The creation of California-born LEUNE came from an astute assessment of what was missing from the cannabis industry: a product line aimed at the unapologetic consumer. Founder Nidhi Lucky Handa had a clear idea of what products appealed to her and her peers, and it wasn’t what she was seeing on dispensary shelves back in 2018. 

“The brand space seemed super bifurcated into two categories of which neither spoke to me or my peers. One was this super male-oriented, sort of misogynistic booty shorts and bikinis, almost like ‘let’s lean into this stigma,’ and on the other end of the spectrum, it was all the wellness brands. Let me help you with your sleep. Let me help you with your anxiety. Let me help you pretend that you don’t want to get high,” Handa told me. “Post legalization, the thing I was most excited about was unapologetically consuming and not feeling like I needed to make an excuse about it, you know?”

So she set off to build a brand that captured her mood. LEUNE launched in 2018, and at first operated like an after-school project for Handa. She’d work on the brand after her days spent at her boutique talent management agency, not yet sure where the project would lead.

But only a couple of weeks after her first launch, the brand took off. She launched through Eaze, and they quickly told her to scratch the original numbers they asked for and instead give them six times the amount of products. LEUNE was flying off the shelves. 

“That was this huge turning point for me,” she explained, noting that she had the choice to either pack up and return to her regular life or cancel everything in her regular life and go all-in for LEUNE. “Obviously, I chose the latter.” 

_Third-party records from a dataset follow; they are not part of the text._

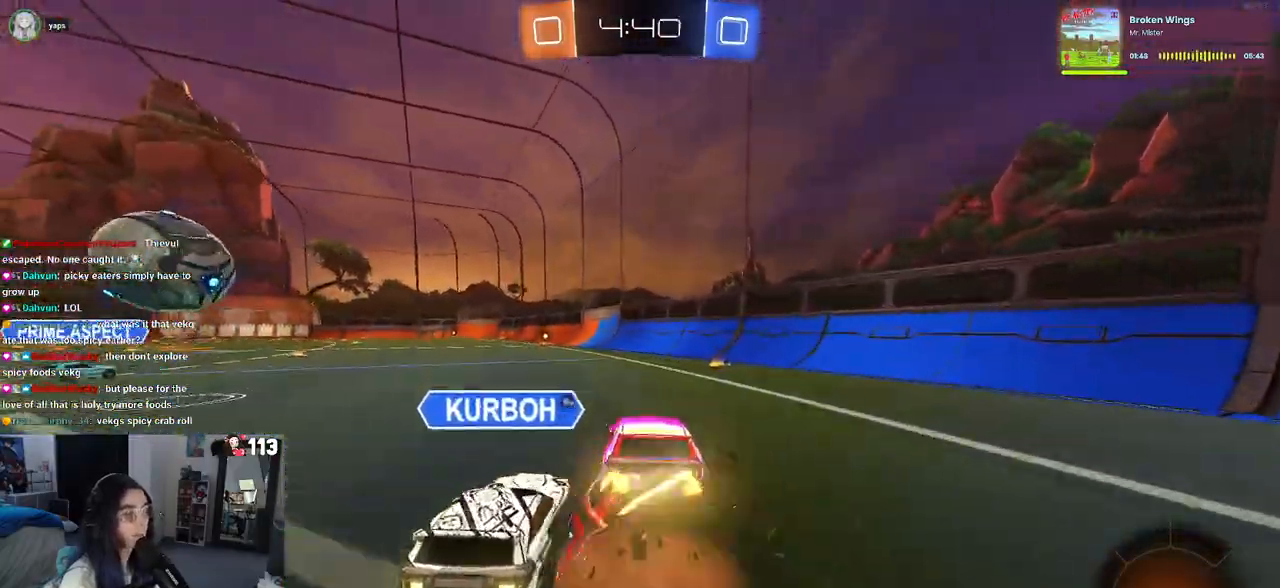
{"dt_ms": 500, "buttons": ["R2"], "left_stick": "down-left", "right_stick": "center", "events": [[17, "CROSS", "up"], [67, "CROSS", "down"], [150, "left_stick", "down"], [217, "CROSS", "up"], [283, "TRIANGLE", "down"], [400, "TRIANGLE", "up"], [450, "left_stick", "down-left"]]}
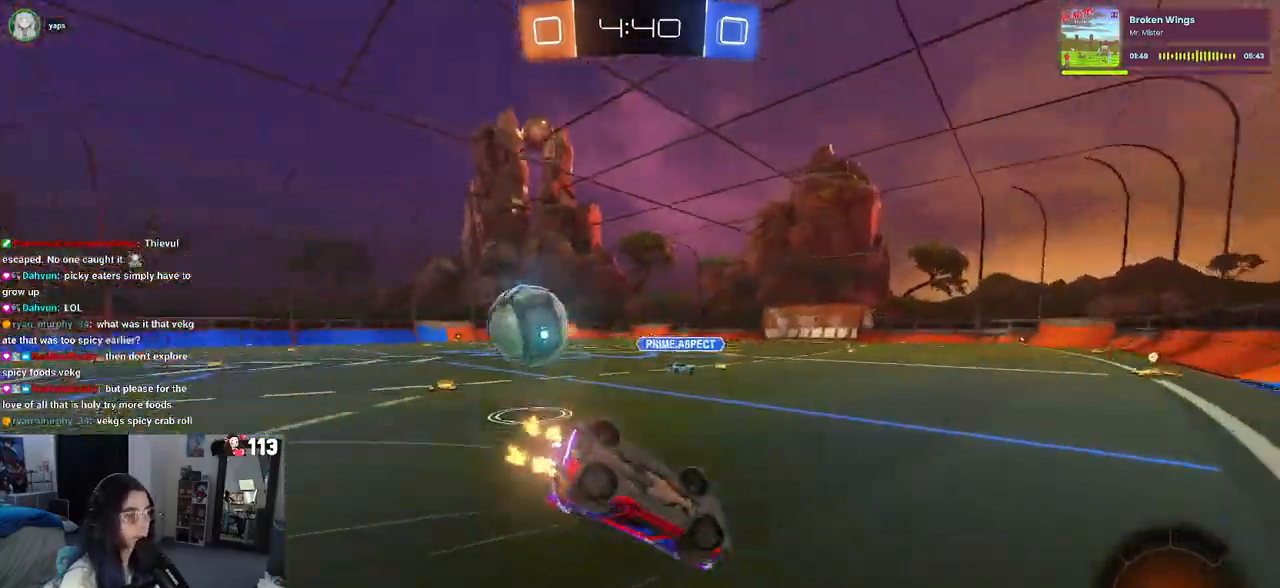
{"dt_ms": 500, "buttons": ["TRIANGLE", "R1", "R2"], "left_stick": "down", "right_stick": "center", "events": [[167, "SQUARE", "down"], [183, "R1", "down"], [383, "SQUARE", "up"], [433, "TRIANGLE", "down"], [450, "left_stick", "down"]]}
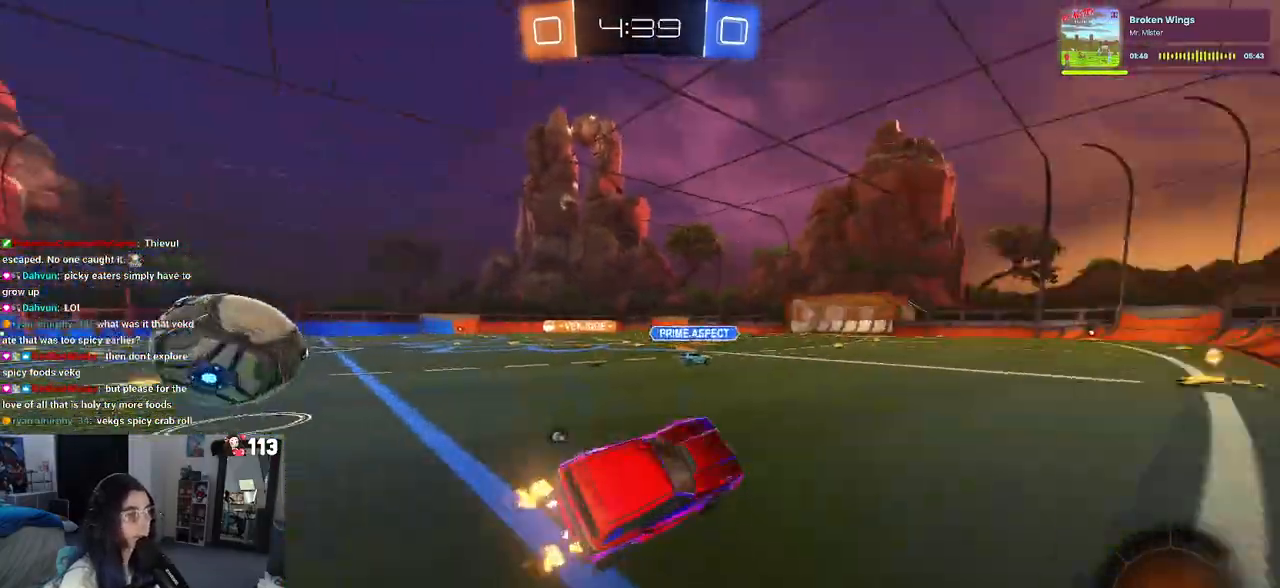
{"dt_ms": 500, "buttons": ["R1", "R2"], "left_stick": "center", "right_stick": "center", "events": [[17, "left_stick", "down-right"], [150, "left_stick", "center"], [250, "TRIANGLE", "up"]]}
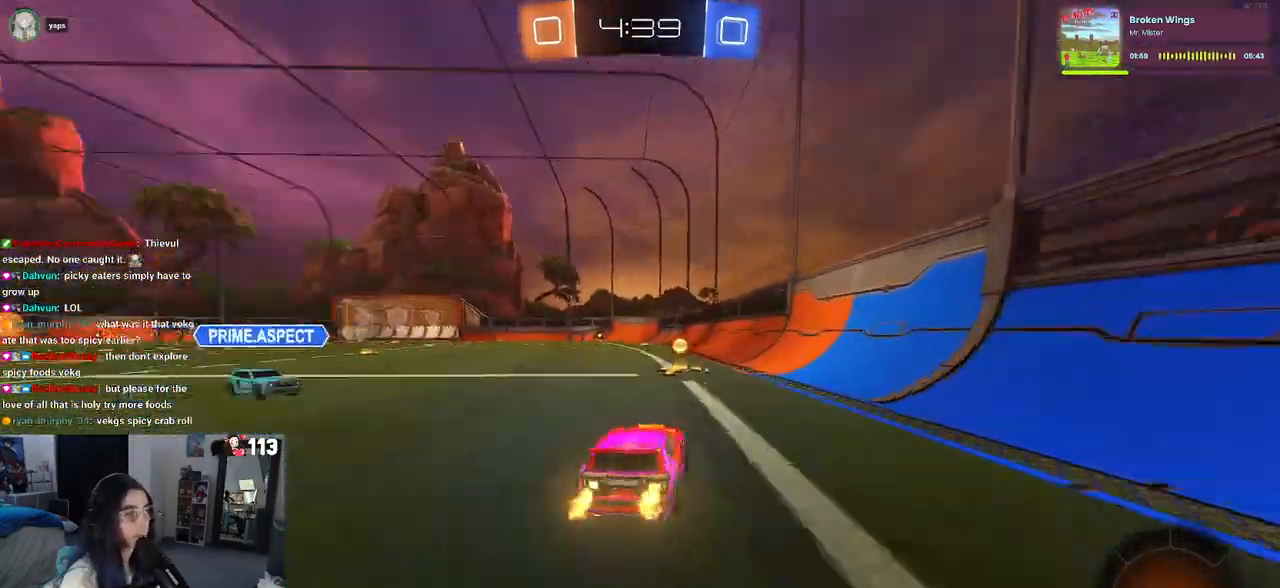
{"dt_ms": 500, "buttons": ["R1", "R2"], "left_stick": "center", "right_stick": "center", "events": [[17, "TRIANGLE", "down"], [117, "TRIANGLE", "up"]]}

Despite rapid growth, Handa made it her policy to be thoughtful and intentional about every move. Throughout our conversation, it became clear that this is how she approaches everything–with careful consideration and a solid vision. “The way that I was looking at everything was really consumer-centric, really brand-centric. I wanted to build something that behaves like a brand inside an ecosystem that I learned does not tolerate brands very well or make a lot of space for them, particularly in ‘18 and ‘19,” she explained. 

LEUNE is a word Handa made up, the first step in her goal of building an IP-centered brand. It has no meaning, which allowed her to build an entire world around it: the Leuniverse. “Everything inside our architecture is ours, and the entire brand really behaves like a very all encompassing thing.”

Handa didn’t want to be a big name in edibles or a big flower brand. She wanted LEUNE to be an all-encompassing cannabis brand for the 3.0 cannabis consumer: the ones not seeing themselves represented in weed. Consumers who know that “getting high only begins to tell the story of what the plant truly represents.”

As a feminist, she doesn’t see the point in gendering consumables. She wants the brand to be a 50/50 mix of male and female customers–noting that we pay the pink tax at the drugstore for no good reason. “If women make 80% of the spending decisions for the American household, if we’re already buying the beer and the clothes and the food, we’re probably going to buy the weed,” she said. 

The careful branding has paid off, as the team has grown to around 15 members, with products available in both California and Arizona. Maine is next, followed, Handa says, by six to eight more states. 

Launching in California taught her a lot about the cannabis world. It’s a highly-competitive market and she believes that it’s a great place for a brand to learn, given how logistically difficult it is. “It’s a massive, massive beast,” she told me. In contrast, “Arizona has been a dream.” The hardest part about moving into the Grand Canyon State was finding the right partner. Fortunately, her “no-assholes” policy took “like 50% of the partners out of the equation,”  she said with a chuckle. 

A quick look at LEUNE’s Instagram will tell you everything you need to know about its approach to branding: it’s intentional, cohesive, and extremely eye-catching. The retro space-age vibes help create a cohesive “Leuniverse,” which mixes bright and playful imagery with posts about social justice in cannabis. This year during 4/20, the brand published a post highlighting a different person affected by cannabis criminalization every hour.

“The idealist in me really believes that we have a shot at building a beautiful industry that’s different and so dynamic and special,Handa told me. 

LEUNE’s history speaks to this. When the brand first launched, there wasn’t a lot of money going around. But Handa saw what the Last Prisoner Project was doing for cannabis criminal justice reform, and she wanted to be involved. Though she didn’t have a lot of money, she did have a killer creative team. So they offered to make content for LPP, and some of their videos are still used by the company today.The two organizations remain partners, and as the Leuniverse has grown, so has the company’s ability to give back through partnerships. The company also sponsors Eaze Momentum, a business accelerator that empowers underrepresented founders, and is a member of Broccoli Mag’s Floret Coalition, an anti-racist cannabis brand collective. 

With a mission to inspire positive change and bring awareness to social injustices, LEUNE has a big responsibility to live up to. But Handa’s direction and determination, make it seem within reach. “We have to keep reminding ourselves that it’s possible. And it’s not just possible. It’s attainable if we just stay focused.”